What this task involves: Search the entries below for "human" and copy each matching line.

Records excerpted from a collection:
__________

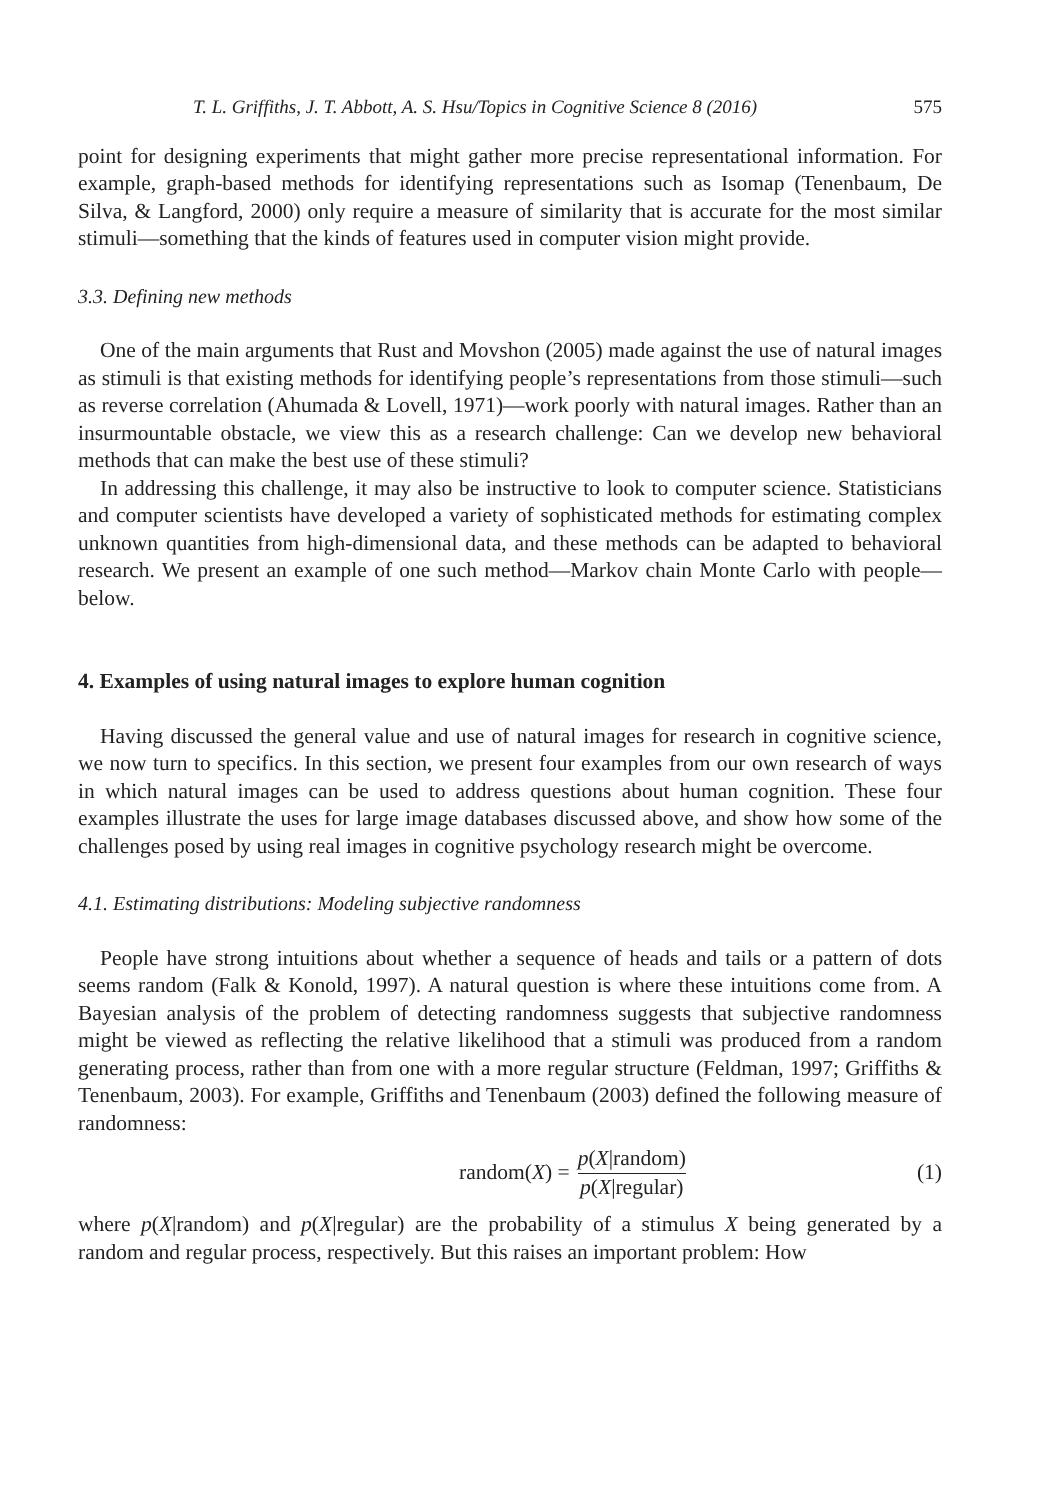T. L. Griffiths, J. T. Abbott, A. S. Hsu/Topics in Cognitive Science 8 (2016) 575
point for designing experiments that might gather more precise representational information. For example, graph-based methods for identifying representations such as Isomap (Tenenbaum, De Silva, & Langford, 2000) only require a measure of similarity that is accurate for the most similar stimuli—something that the kinds of features used in computer vision might provide.
3.3. Defining new methods
One of the main arguments that Rust and Movshon (2005) made against the use of natural images as stimuli is that existing methods for identifying people’s representations from those stimuli—such as reverse correlation (Ahumada & Lovell, 1971)—work poorly with natural images. Rather than an insurmountable obstacle, we view this as a research challenge: Can we develop new behavioral methods that can make the best use of these stimuli?
In addressing this challenge, it may also be instructive to look to computer science. Statisticians and computer scientists have developed a variety of sophisticated methods for estimating complex unknown quantities from high-dimensional data, and these methods can be adapted to behavioral research. We present an example of one such method—Markov chain Monte Carlo with people—below.
4. Examples of using natural images to explore human cognition
Having discussed the general value and use of natural images for research in cognitive science, we now turn to specifics. In this section, we present four examples from our own research of ways in which natural images can be used to address questions about human cognition. These four examples illustrate the uses for large image databases discussed above, and show how some of the challenges posed by using real images in cognitive psychology research might be overcome.
4.1. Estimating distributions: Modeling subjective randomness
People have strong intuitions about whether a sequence of heads and tails or a pattern of dots seems random (Falk & Konold, 1997). A natural question is where these intuitions come from. A Bayesian analysis of the problem of detecting randomness suggests that subjective randomness might be viewed as reflecting the relative likelihood that a stimuli was produced from a random generating process, rather than from one with a more regular structure (Feldman, 1997; Griffiths & Tenenbaum, 2003). For example, Griffiths and Tenenbaum (2003) defined the following measure of randomness:
random(X) = p(X|random) p(X|regular)
(1)
where p(X|random) and p(X|regular) are the probability of a stimulus X being generated by a random and regular process, respectively. But this raises an important problem: How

__________

Answer box:
4. Examples of using natural images to explore human cognition
Having discussed the general value and use of natural images for research in cognitive science, we now turn to specifics. In this section, we present four examples from our own research of ways in which natural images can be used to address questions about human cognition. These four examples illustrate the uses for large image databases discussed above, and show how some of the challenges posed by using real images in cognitive psychology research might be overcome.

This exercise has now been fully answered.